Selain itu membekali santri dengan ilmu logika atau Ilmu Manthiq membentuk pola pikir yang tidak mudah kaget dalam diri santri. Utamanya dengan hiruk pikuk dan hingar bingar kehidupan di luar pesantren. Ketika nantinya mereka mulai berbaur dengan kehidupan masyarakat yang beragam.
3. Ilmu Ushul Fiqh dan Muqaranatul Madhahib
Ilmu Ushul Fiqh (asal-usul dari hukum Fiqh) dan Muqaranatul Madhahib (perbandingan madzhab) merupakan dasar dari kebijaksanaan.
Alasannya, penguasaan pada dua ilmu tersebut tidak menjadikan seseorang mudah untuk menghukumi sesuatu tanpa pertimbangan yang matang berdasar pada prinsip-prinsip hukum (Ushul Fiqh) sebelum diketok menjadi hukum (Fiqh).
Alumni pesantren diharapkan mampu mengakomodir berbagai perbedaan pandangan yang ada dalam masyarakat dalam Islam dengan bijak. Tidak main hakim sendiri atau sesuai standar kebenaran subyektifnya sendiri tanpa pertimbangan kaidah yang tepat. Sebagaimana telah ada dalam tradisi keilmuan Islam.
4. Bahtsul Masail
Tradisi bahtsul masail merupakan tradisi yang harus dipertahankan di lingkungan pesantren.
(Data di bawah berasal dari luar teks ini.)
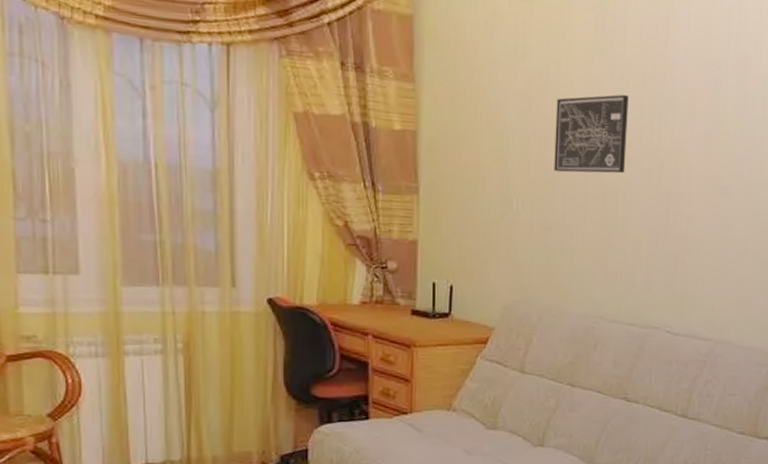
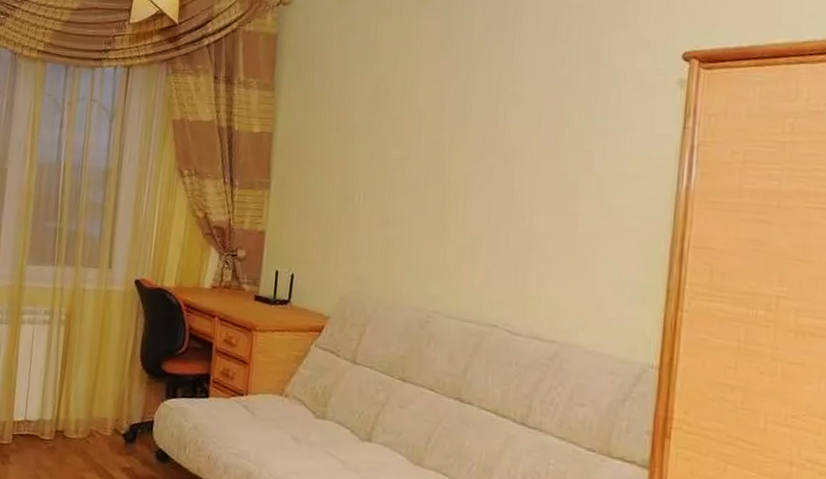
wall art: present [554,94,629,174] -> none [396,93,473,169]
Hal itu dikarenakan dalam bahtshul masail ada semacam treatment tentang kepekaan rasa, kemampuan menalar suatu permasalahan dan kejelian membandingkan sumber informasi atau rujukan yang valid dari satu (kitab) rujukan dengan rujukan lain.
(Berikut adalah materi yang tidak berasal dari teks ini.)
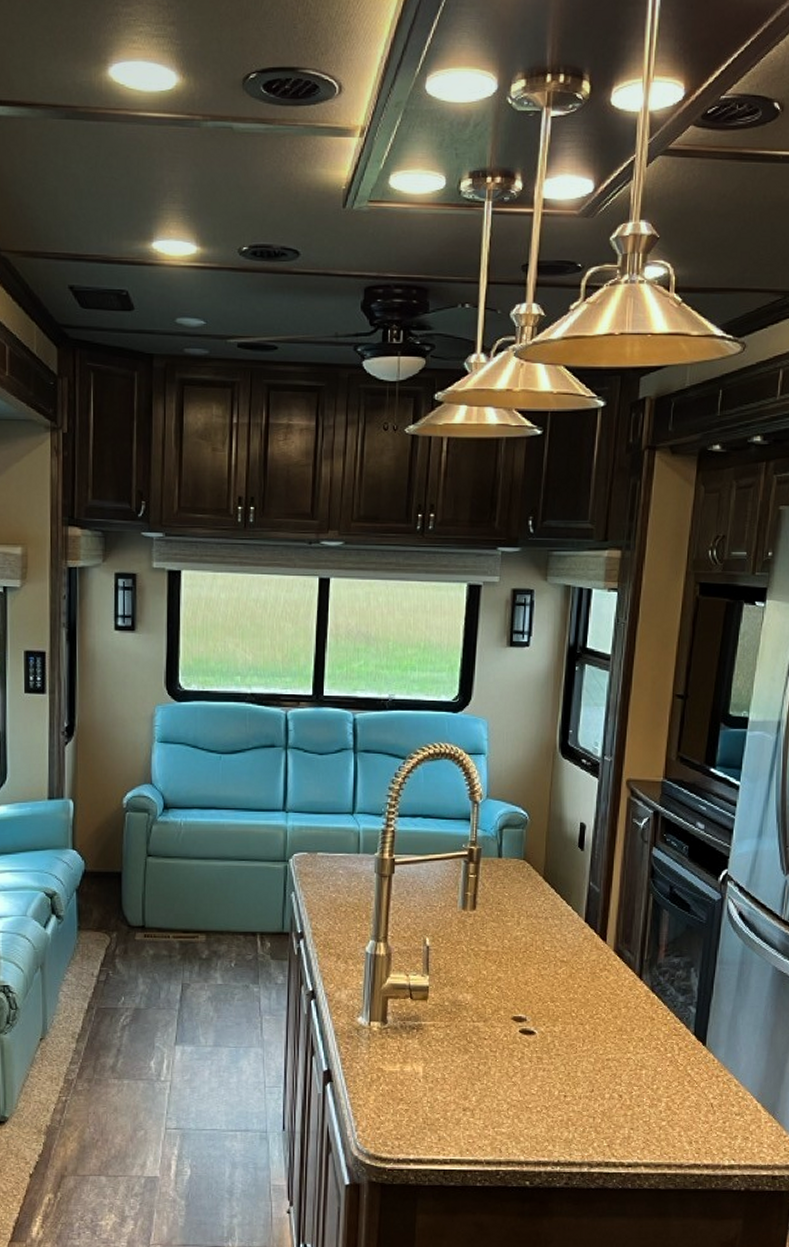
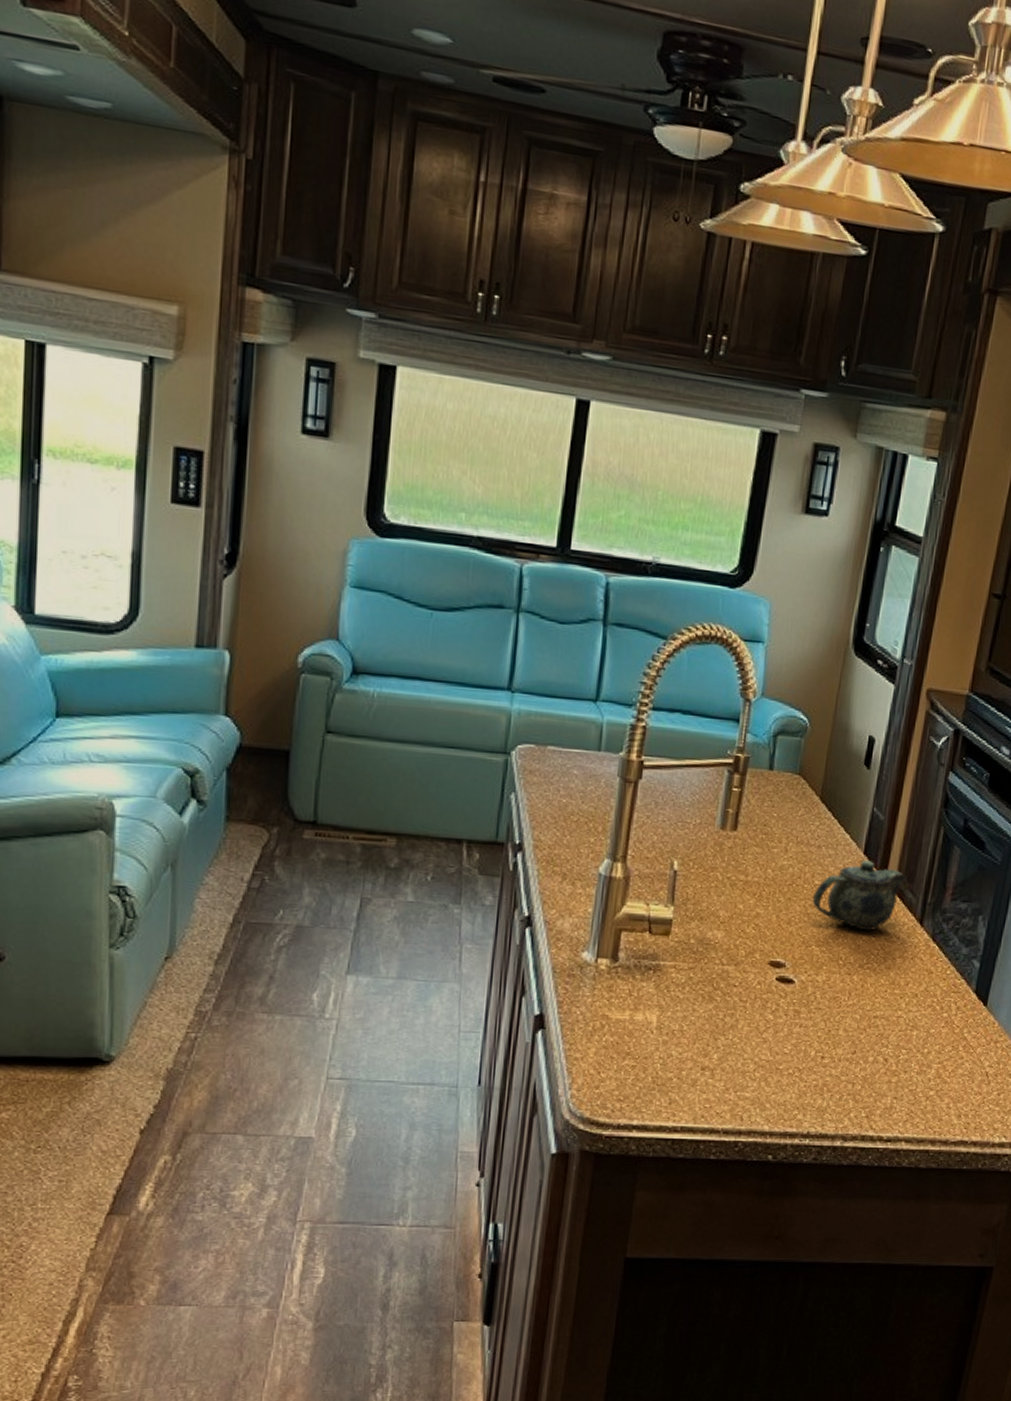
teapot: none [544,926,625,987] -> present [812,859,908,932]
Hal ini tentu baik untuk pembentukan karakter yang tidak mudah percaya terhadap berita bohong atau hoax dalam konteks berteknologi.
Berbagai keilmuan tersebut menjadi penting untuk dipertahankan sebagai karakteristik khas dalam keilmuan pesantren. Meskipun tidak dikesampingkan bahwa keilmuan lain, seperti ilmu humaniora modern (seperti psikologi, sosiologi, dsb) dan ilmu sains teknologi tetap penting dikaji di dunia pesantren.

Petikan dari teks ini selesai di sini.